PASQUARIEL, PIERROT, MARINETTE.


Cette scène est encore italienne et étrangère au sujet de la pièce : elle consiste en jeux de théâtre et lazzis italiens entre Pierrot et Pasquariel, qui sont amoureux l’un et l’autre de Marinette. Leur rivalité et leurs querelles font l’objet de cette scène.


Scène V.

ISABELLE, COLOMBINE.



Isabelle.

Bon, bon ! Le mariage ! Voilà encore quelque chose de beau ! Ne me parle jamais de cette sottise-là. Dis-moi, Colombine, ai-je bien placé mes mouches ? Me trouves-tu coiffée du bon air ?


Colombine.

Il est bien question aujourd’hui de mouches et de fontanges ! Voyez-vous toutes ces pyramides-là, ce sont de beaux bouchons à un cabaret où l’on meurt de soif.
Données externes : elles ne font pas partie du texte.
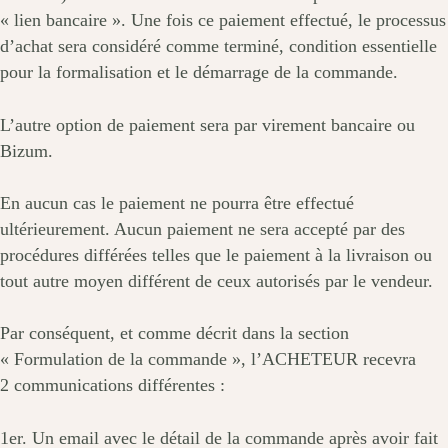
« lien bancaire ». Une fois ce paiement effectué, le processus
d’achat sera considéré comme terminé, condition essentielle
pour la formalisation et le démarrage de la commande.
L’autre option de paiement sera par virement bancaire ou
Bizum.
En aucun cas le paiement ne pourra être effectué
ultérieurement. Aucun paiement ne sera accepté par des
procédures différées telles que le paiement à la livraison ou
tout autre moyen différent de ceux autorisés par le vendeur.
Par conséquent, et comme décrit dans la section
« Formulation de la commande », l’ACHETEUR recevra
2 communications différentes :
1er. Un email avec le détail de la commande après avoir fait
L’essentiel pour une fille, c’est un mari, et un mari dans toutes ses circonstances.


Isabelle.

Ah, ah ! Que tu es folle ! Colombine, que tu es folle ! Tu crois donc que je me soucie d’un homme ? Je te jure que je n’ai pas la moindre envie d’être mariée. À la vérité, je suis bien lasse d’être fille ; mais j’espère que cela se passera.